Set down the entries below once more, precisely as they stand.

----- Provided data

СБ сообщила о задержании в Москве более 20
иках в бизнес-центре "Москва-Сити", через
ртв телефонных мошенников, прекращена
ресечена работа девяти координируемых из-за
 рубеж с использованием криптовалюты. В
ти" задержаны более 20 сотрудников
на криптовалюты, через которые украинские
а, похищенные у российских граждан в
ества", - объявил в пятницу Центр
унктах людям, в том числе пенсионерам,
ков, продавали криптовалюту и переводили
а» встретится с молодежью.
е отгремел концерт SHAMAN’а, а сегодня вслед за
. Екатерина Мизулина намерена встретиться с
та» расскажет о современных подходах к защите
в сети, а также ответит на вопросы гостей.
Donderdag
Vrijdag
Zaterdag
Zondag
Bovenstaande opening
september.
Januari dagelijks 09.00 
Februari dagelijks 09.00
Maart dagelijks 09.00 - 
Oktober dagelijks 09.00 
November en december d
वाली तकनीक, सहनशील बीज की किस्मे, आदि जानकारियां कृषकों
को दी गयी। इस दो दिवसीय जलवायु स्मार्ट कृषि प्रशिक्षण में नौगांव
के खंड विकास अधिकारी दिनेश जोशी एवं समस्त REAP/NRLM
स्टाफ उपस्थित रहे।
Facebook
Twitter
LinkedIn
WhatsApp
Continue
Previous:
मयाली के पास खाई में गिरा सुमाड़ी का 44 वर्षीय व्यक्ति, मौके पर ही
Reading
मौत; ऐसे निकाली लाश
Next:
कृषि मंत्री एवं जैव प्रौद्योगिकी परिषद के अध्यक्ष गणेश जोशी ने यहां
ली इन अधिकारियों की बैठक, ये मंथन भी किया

----------

- [The answer]:
СБ сообщила о задержании в Москве более 20
иках в бизнес-центре "Москва-Сити", через
ртв телефонных мошенников, прекращена
ресечена работа девяти координируемых из-за
 рубеж с использованием криптовалюты. В
ти" задержаны более 20 сотрудников
на криптовалюты, через которые украинские
а, похищенные у российских граждан в
ества", - объявил в пятницу Центр
унктах людям, в том числе пенсионерам,
ков, продавали криптовалюту и переводили
а» встретится с молодежью.
е отгремел концерт SHAMAN’а, а сегодня вслед за
. Екатерина Мизулина намерена встретиться с
та» расскажет о современных подходах к защите
в сети, а также ответит на вопросы гостей.
Donderdag
Vrijdag
Zaterdag
Zondag
Bovenstaande opening
september.
Januari dagelijks 09.00 
Februari dagelijks 09.00
Maart dagelijks 09.00 - 
Oktober dagelijks 09.00 
November en december d
वाली तकनीक, सहनशील बीज की किस्मे, आदि जानकारियां कृषकों
को दी गयी। इस दो दिवसीय जलवायु स्मार्ट कृषि प्रशिक्षण में नौगांव
के खंड विकास अधिकारी दिनेश जोशी एवं समस्त REAP/NRLM
स्टाफ उपस्थित रहे।
Facebook
Twitter
LinkedIn
WhatsApp
Continue
Previous:
मयाली के पास खाई में गिरा सुमाड़ी का 44 वर्षीय व्यक्ति, मौके पर ही
Reading
मौत; ऐसे निकाली लाश
Next:
कृषि मंत्री एवं जैव प्रौद्योगिकी परिषद के अध्यक्ष गणेश जोशी ने यहां
ली इन अधिकारियों की बैठक, ये मंथन भी किया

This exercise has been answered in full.